Even a ``cautious'' analysis suggests prices are overvalued by about 30 percent, according to a Deutsche Bank AG study published last week by London-based economist Susana Garcia- Cervero and Madrid-based analyst Daniel Gandoy Lopez.
Money Markets
Fixed-rate mortgages account for less than 1 percent of the Spanish market, the report said. Most home loans are tied to 12- month euro money market rates, which have surged to about 4.6 percent currently, from 3.85 percent a year ago and less than 2 percent in mid-2003.
``We calculate that even under very conservative assumptions, from 2007 the economy could face a cumulative loss of almost 7 percent of gross domestic product,'' the Deutsche Bank authors wrote. Construction accounts for about 11 percent of the Spanish economy. Still, a recession in Spain is ``a rather unlikely scenario in the next 18 months,'' they said.
In Ireland, house prices dropped 1.9 percent in August and 0.7 percent in July, the first declines in at least 10 years, halting a boom that saw values climb 9.5 percent in February, 7.4 percent in March and 5.1 percent in April. Mortgage lending, meantime, grew an annual 16.1 percent in September, the slowest pace in a decade.
``The notion that Irish housing activity is in the throes of a serious slowdown which will cause a large drop in employment in the construction sector with adverse consequences for growth in the wider economy is now virtually an article of faith,'' Dermot O'Brien, chief economist at NCB Stockbrokers in Dublin, wrote in a research report last month.
Labor Market
Ireland's unemployment rate ticked higher, to 4.7 percent, in September from an average of 4.6 percent in the second quarter, leaving it well below its 20-year average of 9.4 percent and in line with its five-year average of 4.5 percent. Construction accounts for about 12 percent of the economy, with new housing contributing about 6.5 percent.
A collapse in the construction industry would suggest the labor market should have had a much faster pace of job losses, O'Brien wrote. ``The scenario in which a lower level of housing activity punches a big hole in the Irish growth story is untenable,'' he wrote.

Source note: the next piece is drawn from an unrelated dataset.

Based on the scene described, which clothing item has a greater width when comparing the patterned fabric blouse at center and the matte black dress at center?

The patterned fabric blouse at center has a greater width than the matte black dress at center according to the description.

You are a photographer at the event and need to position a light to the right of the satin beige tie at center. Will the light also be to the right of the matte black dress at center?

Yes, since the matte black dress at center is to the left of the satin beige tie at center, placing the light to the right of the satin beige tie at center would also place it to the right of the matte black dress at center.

In the U.K., figures showed house prices falling for the first time in two years last month. Research group Hometrack Ltd. said this week that the average cost of a home in England and Wales declined 0.1 percent from September.
Banking Bonuses
The drop, though, mostly reflects waning demand in central London, where banking bonuses have driven prices sky-high in recent years. The Council for Mortgage Lenders predicts U.K. prices will still grow next year, albeit by just 1 percent compared with 7 percent this year.
``Ireland and Spain will take the most significant direct hits, while the U.K.'s more diversified economy, which is currently experiencing a less stark moderation in house-price and construction-sector growth, should weather the storm to a greater degree,'' Trevor Cullinan, a sovereign credit analyst at Standard & Poor's in London, wrote in a report last month.
The word ``decoupling'' will be bandied about a lot in the coming months as economists debate the implications of a U.S. slowdown for the rest of the world. In Europe, at least, the outlook for the housing market doesn't threaten to invoke the ghost of recession, no matter how bad the U.S. story gets.